Description of the task: The line with "weiter lesen" marks where to begin. Please copy it and each line after it to the end of the records below, exactly.

== Data listing ==

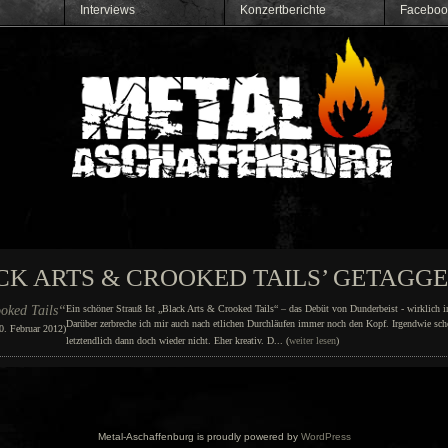
Interviews
Konzertberichte
Faceboo
ACK ARTS & CROOKED TAILS’ GETAGG
oked Tails“
Ein schöner Strauß Ist „Black Arts & Crooked Tails“ – das Debüt von Dunderbeist - wirklich i
Darüber zerbreche ich mir auch nach etlichen Durchläufen immer noch den Kopf. Irgendwie sch
0. Februar 2012)
letztendlich dann doch wieder nicht. Eher kreativ. D... (
weiter lesen
)
Metal-Aschaffenburg is proudly powered by
WordPress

===

Written answer:
weiter lesen
)
Metal-Aschaffenburg is proudly powered by
WordPress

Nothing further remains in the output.